Untuk distribusi geografis penduduk Padukuhan Gubug juga menunjukkan variasi menarik di berbagai RT. RT 50 tercatat sebagai wilayah terpadat, dengan 78 laki-laki dan 87 perempuan, sementara RT 52 memiliki jumlah penduduk terendah, dengan 36 laki-laki dan 41 perempuan. RT lain yang patut dicatat termasuk RT 51 (50 laki-laki, 61 perempuan) dan Area RT (64 laki-laki, 46 perempuan), serta untuk masyarakat yang menetap di Padukuhan Gubug, namun data administrasi belum berpindah ke Padukuhan Gubug terdapat sebanyak 29 laki-laki dan 29 perempuan. Hal ini menunjukkan persebaran penduduk yang beragam diseluruh wilayah Padukuhan Gubug.
Tak hanya itu, pendidikan memainkan peran krusial di Padukuhan Gubug, dengan angka mengesankan yaitu 87% penduduk (453 orang) telah menerima pendidikan formal. Statistik ini merupakan indikator positif bagi perkembangan sumber daya manusia di daerah ini. Penekanan pada pendidikan lebih lanjut tercermin dalam struktur pekerjaan, di mana pelajar dan pendidik membentuk bagian signifikan dari angkatan kerja. Terdapat 102 pelajar/mahasiswa dan 21 guru di antara populasi, menggarisbawahi fokus masyarakat pada kemajuan pendidikan.

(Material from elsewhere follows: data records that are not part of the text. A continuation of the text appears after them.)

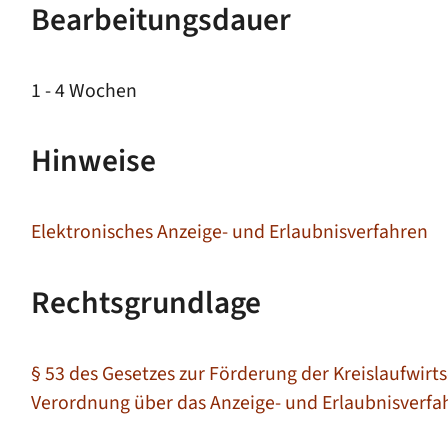
Bearbeitungsdauer
1 - 4 Wochen
Hinweise
Elektronisches Anzeige- und Erlaubnisverfahren
Rechtsgrundlage
§ 53 des Gesetzes zur Förderung der Kreislaufwir
Verordnung über das Anzeige- und Erlaubnisverfah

Sedangkan untuk lanskap pekerjaan di Padukuhan Gubug sangat beragam, mencerminkan struktur ekonomi yang kompleks. Sektor swasta memainkan peran vital, dengan 86 penduduk bekerja sebagai wiraswasta dan 86 lainnya sebagai karyawan swasta. Selain itu, 72 penduduk bekerja sebagai buruh, menggambarkan keberagaman lapangan pekerjaan yang tersedia. Sektor pemerintahan formal diwakili oleh 24 Pegawai Negeri Sipil (PNS), memberikan stabilitas ekonomi bagi sebagian penduduk. Menariknya, 34 penduduk terlibat dalam mengurus rumah tangga, menekankan pentingnya ekonomi domestik.
Untuk kebutuhan kesehatan dan spiritual juga terpenuhi dalam komunitas, dengan 3 bidan/perawat dan 1 pastor yang melayani penduduk. Kehadiran 11 pensiunan dan 4 wirausaha menambah keragaman ekonomi. Namun, perlu dicatat bahwa 66 penduduk tercatat belum/tidak bekerja, yang mencakup anak-anak, lansia, atau mereka yang sedang mencari pekerjaan. Angka ini menunjukkan adanya tantangan ekonomi potensial yang perlu diatasi.
Potensi Gubug
Gubug dikenal sebagai dusun yang kaya akan potensi dalam sektor pertanian, perkebunan, dan peternakan. Dengan tanah yang subur, masyarakat Gubug aktif dalam menghasilkan berbagai komoditas pertanian, termasuk padi, sayuran, dan buah-buahan. Selain itu, perkebunan lokal memberikan kontribusi signifikan melalui penanaman tanaman hortikultura dan rempah-rempah.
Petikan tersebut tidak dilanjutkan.